A new 10-hole par-three course at Forest Dunes Golf Club in Roscommon, Michigan, designed by golf course architects Riley Johns and Keith Rhebb has been completed following a year-long project.
The total length of the course is just over 1,000 yards, with individual holes measuring between 65 and 155 yards. The first and tenth play across each other.
Johns and Rhebb’s layout was built on land between Tom Doak’s 18-hole reversible ‘The Loop’ layout and the club’s original Tom Weiskopf-designed Forest Dunes course.

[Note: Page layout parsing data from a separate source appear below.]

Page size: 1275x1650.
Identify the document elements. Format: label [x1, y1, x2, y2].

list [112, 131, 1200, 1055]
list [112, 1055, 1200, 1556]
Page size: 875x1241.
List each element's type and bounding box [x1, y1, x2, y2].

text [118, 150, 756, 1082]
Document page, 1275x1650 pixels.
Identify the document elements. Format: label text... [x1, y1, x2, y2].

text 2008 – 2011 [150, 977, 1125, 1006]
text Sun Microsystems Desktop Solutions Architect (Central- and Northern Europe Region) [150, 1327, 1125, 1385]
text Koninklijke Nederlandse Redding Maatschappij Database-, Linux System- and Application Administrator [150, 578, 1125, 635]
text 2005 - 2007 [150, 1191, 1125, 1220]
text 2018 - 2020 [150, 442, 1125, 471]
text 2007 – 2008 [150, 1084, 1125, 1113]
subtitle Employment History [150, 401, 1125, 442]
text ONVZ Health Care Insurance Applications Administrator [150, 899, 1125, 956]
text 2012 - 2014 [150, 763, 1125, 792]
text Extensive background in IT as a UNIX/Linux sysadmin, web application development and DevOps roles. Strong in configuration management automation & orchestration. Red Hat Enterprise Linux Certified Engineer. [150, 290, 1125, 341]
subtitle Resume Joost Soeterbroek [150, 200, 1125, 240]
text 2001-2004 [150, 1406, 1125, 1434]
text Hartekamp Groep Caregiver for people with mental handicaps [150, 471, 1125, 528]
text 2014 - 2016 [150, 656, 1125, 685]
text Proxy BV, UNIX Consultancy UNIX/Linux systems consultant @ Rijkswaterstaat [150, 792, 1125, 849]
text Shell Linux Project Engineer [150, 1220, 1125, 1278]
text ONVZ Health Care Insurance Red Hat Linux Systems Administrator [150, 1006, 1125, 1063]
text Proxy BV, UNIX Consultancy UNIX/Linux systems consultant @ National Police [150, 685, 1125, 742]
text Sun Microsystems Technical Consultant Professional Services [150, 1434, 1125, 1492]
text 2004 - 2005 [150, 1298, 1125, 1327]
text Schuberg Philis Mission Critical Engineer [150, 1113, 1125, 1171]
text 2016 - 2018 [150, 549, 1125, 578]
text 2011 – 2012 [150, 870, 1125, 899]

Lew Thompson, owner of Forest Dunes, appointed Johns and Rhebb to design a course that could be enjoyed by a wide range of players.
“Lew’s goals and objectives were made perfectly clear from the first phone call,” said Johns. “He wanted the holes to be short, no longer than 150 yards, and most importantly – fun. He didn’t care how many holes it ended up being, or about the scorecard, or what the course would ultimately look like. He dreamt of a fun, hangout-type course where resort guests could unwind in the evening, sit by a fire, listen to music, and play as a fivesome in bare feet and t-shirt, cold beverages in hand.
“My personal favourite holes are the first, sixth and eighth,” said Johns. “I think the sixth in particular will be an interesting tee ball. The hole is essentially a bunkerless grassed half-pipe that plays around 100 yards downhill, providing what might be the best view on the entire property. Once the turf is established and playing firm, Keith and I suspect the weapon of choice will be the putter. It will be fascinating to watch what lines people choose.”
Read more: Riley Johns spoke to GCA about the design of the course last year, when construction had just started.
Johns and Rhebb were assisted in the shaping and construction by Joe Hancock, with the irrigation system designed by Don Mahaffey and Ian Williams. The project faced some difficulties because of the Covid-19 pandemic, delaying the opening of the new course until 31 July.
“The club had a tough time with staffing and resources like everyone else,” said Johns. “Growing-in a 10-hole short course and maintaining 36 holes all while being severely understaffed is not easy. A tip of the hat to the entire Forest Dunes turf team for pulling together and coming though.”